陥りやすい罠:ここさえ気をつければ大丈夫

1. フィーチャタイプが違う: `GetTypeName2` でチェックを入れないと、異なるフィーチャ(押し出し等)に対してこのコードを実行した瞬間にエラーで止まります。必ず `If` 文で型を確認しましょう。
2. 再構築の忘れ: 値を書き換えただけでは、画面上の表示は変わりません。`EditRebuild3` を呼ぶことで、SolidWorksのジオメトリエンジンを強制的に再計算させます。
3. インデックスの不一致: ライブラリフィーチャの寸法順序は、作成時のスケッチ構成に依存します。もし意図しない寸法が変わる場合は、`swLibData.GetDimensionNames` で名前を取得し、名前ベースで検索するロジックに拡張してください。

さあ、次はあなたの番です

今回紹介した `LibraryFeatureData` を使いこなせるようになると、社内の標準加工(溝、切り欠き、ボルト穴など)の配置が劇的に速くなります。

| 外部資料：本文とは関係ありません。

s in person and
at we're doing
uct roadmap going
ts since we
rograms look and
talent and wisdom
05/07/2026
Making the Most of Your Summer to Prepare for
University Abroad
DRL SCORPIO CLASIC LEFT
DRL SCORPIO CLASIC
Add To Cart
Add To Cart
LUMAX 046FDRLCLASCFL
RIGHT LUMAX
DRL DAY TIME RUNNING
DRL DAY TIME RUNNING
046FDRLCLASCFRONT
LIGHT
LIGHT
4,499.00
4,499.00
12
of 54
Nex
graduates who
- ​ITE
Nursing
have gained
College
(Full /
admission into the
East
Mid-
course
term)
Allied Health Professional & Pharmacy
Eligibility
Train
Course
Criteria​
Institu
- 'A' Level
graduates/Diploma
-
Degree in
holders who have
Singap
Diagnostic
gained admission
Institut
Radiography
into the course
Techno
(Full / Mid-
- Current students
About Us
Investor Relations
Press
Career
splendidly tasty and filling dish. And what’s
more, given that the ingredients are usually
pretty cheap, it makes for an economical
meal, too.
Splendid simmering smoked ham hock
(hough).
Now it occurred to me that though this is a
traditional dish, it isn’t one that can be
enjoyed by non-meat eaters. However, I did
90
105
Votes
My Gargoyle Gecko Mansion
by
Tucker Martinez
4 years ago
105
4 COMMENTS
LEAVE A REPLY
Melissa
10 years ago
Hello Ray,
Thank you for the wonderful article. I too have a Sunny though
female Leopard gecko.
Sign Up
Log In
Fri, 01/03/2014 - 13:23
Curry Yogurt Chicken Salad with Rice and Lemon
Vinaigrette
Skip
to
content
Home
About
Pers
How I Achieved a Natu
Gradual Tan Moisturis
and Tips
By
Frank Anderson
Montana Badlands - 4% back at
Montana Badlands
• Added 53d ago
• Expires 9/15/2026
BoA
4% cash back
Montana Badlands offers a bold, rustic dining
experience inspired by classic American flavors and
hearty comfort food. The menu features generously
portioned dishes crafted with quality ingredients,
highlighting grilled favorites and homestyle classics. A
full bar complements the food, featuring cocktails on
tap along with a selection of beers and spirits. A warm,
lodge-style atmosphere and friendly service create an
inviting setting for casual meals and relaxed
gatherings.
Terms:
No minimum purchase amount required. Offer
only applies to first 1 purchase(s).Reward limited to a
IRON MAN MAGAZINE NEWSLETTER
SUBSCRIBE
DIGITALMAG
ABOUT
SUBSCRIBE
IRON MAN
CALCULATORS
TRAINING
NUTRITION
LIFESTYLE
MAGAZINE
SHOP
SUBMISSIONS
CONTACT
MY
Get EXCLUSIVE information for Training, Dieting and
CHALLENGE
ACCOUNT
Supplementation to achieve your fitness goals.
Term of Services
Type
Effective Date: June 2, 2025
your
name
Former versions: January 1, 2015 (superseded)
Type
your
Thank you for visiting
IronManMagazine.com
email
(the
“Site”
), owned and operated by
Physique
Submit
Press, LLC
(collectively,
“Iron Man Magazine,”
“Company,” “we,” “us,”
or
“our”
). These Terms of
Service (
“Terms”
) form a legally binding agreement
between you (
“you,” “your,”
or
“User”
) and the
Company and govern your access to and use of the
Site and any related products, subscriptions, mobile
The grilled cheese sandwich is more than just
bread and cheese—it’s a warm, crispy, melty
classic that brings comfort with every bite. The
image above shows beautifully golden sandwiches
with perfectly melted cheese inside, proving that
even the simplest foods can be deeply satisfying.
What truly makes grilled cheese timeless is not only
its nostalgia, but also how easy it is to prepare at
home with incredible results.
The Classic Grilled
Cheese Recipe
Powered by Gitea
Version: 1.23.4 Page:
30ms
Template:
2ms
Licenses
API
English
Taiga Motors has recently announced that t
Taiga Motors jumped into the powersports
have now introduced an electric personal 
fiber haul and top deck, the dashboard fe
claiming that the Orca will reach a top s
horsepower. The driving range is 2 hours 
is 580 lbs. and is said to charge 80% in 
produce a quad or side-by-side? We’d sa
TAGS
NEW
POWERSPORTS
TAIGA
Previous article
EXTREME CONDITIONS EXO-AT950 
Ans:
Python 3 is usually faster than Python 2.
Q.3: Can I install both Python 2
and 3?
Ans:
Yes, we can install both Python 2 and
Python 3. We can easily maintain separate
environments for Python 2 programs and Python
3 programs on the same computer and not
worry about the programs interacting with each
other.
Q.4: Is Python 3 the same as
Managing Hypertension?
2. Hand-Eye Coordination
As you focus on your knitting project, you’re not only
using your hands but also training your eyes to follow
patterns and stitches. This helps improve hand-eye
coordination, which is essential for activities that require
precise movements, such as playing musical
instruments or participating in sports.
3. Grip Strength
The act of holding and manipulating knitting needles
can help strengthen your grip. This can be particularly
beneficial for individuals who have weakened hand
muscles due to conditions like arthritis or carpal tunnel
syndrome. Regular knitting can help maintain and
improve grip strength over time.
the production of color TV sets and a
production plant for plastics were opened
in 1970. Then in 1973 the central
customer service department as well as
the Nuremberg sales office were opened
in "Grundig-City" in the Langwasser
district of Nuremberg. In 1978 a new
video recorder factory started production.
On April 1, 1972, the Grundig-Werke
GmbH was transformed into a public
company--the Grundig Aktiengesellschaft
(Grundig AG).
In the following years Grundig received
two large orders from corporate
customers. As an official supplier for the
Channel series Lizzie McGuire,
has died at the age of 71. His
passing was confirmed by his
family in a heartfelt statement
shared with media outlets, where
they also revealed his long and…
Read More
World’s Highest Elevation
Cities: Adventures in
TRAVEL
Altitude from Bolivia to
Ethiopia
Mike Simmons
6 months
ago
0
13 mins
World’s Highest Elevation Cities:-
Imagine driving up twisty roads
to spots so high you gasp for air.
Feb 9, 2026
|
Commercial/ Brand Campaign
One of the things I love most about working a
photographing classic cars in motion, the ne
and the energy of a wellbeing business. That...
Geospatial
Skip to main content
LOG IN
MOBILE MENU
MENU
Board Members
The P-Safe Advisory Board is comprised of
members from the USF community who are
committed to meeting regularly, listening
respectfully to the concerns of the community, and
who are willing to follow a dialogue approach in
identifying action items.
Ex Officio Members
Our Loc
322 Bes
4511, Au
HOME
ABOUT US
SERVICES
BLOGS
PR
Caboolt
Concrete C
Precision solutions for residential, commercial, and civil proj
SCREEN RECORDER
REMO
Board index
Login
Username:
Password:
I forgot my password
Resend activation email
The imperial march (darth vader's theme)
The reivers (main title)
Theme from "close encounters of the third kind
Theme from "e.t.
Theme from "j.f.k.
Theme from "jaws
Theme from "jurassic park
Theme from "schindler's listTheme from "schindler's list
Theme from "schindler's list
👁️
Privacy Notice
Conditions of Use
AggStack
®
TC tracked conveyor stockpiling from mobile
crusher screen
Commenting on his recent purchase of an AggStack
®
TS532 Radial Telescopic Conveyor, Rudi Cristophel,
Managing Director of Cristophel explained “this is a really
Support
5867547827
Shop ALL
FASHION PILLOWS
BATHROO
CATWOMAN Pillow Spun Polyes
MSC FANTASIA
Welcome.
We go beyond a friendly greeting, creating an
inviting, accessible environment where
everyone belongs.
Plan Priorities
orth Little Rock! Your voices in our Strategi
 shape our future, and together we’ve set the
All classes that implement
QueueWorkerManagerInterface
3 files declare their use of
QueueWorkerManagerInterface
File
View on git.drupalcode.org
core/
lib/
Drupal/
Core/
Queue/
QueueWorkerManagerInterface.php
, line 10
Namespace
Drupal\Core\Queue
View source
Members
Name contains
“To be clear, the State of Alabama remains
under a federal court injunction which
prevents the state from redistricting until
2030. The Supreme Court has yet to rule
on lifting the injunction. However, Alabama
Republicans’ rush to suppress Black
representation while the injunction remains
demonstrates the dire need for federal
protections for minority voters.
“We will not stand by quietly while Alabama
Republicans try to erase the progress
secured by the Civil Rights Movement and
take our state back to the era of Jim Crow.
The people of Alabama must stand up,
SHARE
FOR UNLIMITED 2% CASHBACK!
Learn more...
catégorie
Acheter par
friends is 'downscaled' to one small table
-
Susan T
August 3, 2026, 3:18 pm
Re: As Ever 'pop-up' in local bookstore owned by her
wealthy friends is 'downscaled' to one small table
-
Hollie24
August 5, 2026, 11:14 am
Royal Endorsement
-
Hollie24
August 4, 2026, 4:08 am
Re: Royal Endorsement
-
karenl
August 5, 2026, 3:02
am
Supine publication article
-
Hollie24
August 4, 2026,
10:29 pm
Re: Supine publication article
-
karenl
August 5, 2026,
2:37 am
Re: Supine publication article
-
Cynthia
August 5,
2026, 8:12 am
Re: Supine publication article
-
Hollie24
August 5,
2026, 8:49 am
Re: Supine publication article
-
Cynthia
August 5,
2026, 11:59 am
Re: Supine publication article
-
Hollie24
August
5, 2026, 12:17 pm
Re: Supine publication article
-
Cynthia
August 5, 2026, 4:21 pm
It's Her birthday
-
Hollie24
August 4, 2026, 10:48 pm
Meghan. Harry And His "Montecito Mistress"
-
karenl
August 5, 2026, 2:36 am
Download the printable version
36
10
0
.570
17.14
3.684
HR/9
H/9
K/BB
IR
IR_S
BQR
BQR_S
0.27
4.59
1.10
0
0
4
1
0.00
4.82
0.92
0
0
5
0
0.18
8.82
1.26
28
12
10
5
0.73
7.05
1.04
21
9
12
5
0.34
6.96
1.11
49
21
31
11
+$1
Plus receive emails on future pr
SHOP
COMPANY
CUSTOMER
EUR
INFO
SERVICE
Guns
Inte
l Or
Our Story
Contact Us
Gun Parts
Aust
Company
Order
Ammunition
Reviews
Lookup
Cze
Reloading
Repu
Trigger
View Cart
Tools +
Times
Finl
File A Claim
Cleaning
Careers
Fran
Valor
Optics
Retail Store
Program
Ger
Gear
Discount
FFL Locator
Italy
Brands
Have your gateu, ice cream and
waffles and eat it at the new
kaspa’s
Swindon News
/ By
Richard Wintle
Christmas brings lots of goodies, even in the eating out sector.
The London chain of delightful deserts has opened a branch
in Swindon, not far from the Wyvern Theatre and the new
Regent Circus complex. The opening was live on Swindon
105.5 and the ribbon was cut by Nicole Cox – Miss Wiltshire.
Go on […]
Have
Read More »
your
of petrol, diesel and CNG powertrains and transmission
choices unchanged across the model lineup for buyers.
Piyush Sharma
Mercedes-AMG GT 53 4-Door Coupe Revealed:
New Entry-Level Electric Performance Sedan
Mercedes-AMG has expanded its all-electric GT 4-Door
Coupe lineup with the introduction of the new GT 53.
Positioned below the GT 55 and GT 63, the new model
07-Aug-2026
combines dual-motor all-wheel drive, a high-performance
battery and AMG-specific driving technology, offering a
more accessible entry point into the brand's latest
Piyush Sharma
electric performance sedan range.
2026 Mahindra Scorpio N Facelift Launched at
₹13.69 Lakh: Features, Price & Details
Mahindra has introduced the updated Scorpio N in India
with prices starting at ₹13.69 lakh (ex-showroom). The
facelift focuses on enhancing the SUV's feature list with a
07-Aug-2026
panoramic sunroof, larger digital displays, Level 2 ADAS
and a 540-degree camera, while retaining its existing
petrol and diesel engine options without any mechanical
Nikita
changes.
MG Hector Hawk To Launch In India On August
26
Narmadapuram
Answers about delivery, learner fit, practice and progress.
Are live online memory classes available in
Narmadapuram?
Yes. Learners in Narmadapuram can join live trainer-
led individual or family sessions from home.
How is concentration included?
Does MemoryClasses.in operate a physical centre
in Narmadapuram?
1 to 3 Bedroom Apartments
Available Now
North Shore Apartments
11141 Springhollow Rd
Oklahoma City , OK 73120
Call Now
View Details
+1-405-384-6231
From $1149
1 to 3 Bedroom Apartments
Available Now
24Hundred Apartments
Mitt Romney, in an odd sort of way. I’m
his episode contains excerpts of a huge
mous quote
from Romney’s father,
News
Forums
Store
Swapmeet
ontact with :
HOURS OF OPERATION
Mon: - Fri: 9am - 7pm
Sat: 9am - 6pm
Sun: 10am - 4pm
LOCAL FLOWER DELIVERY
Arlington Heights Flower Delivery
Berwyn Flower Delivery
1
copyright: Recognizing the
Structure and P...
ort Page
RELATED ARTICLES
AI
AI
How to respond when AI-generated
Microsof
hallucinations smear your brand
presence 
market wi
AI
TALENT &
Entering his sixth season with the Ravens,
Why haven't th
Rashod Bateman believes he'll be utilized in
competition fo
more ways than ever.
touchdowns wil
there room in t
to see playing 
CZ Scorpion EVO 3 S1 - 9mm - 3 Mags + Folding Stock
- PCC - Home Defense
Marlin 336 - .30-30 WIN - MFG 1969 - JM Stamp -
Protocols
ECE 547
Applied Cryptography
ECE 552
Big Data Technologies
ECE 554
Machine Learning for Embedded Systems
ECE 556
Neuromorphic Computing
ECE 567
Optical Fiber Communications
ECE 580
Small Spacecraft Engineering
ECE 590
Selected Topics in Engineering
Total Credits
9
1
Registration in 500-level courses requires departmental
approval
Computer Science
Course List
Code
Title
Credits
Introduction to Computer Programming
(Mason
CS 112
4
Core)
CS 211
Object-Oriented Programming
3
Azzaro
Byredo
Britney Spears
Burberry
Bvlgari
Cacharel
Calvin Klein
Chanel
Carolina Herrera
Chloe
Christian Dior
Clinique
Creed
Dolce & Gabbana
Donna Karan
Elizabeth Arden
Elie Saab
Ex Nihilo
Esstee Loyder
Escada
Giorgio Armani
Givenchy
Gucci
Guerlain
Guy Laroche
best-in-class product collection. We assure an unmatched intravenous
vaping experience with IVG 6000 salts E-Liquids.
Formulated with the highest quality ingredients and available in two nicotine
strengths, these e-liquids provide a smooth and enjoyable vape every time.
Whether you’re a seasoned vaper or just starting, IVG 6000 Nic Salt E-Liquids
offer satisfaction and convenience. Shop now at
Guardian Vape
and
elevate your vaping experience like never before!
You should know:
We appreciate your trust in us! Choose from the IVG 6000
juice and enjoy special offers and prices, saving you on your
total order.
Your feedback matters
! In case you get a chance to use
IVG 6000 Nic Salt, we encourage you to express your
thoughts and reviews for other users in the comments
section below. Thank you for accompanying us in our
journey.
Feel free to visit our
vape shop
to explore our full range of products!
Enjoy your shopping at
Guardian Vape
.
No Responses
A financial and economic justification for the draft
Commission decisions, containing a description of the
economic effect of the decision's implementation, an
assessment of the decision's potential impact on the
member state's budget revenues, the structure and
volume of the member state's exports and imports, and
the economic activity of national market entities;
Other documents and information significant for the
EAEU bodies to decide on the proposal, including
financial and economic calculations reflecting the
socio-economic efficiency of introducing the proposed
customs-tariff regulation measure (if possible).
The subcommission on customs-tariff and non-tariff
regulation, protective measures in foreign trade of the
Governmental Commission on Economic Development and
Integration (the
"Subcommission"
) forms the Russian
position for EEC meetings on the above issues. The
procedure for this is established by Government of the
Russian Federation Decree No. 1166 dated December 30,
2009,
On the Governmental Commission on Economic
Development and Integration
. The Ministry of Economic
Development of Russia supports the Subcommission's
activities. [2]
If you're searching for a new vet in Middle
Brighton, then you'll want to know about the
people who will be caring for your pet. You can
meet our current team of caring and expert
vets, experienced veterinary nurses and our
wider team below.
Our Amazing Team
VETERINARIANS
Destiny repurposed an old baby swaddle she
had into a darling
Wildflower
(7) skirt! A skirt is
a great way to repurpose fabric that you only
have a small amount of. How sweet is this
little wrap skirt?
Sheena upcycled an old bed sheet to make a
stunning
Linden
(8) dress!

「マクロの記録」という殻を破り、オブジェクトの構造を理解する。これが、伝説のエンジニアへの第一歩です。
まずは、手元の簡単なライブラリフィーチャで実験してみてください。もし壁にぶつかったら、それはあなたがより深いAPIの領域へ足を踏み入れている証拠です。

応援していますよ。あなたの自動化の旅が、素晴らしい成果を生むことを願っています。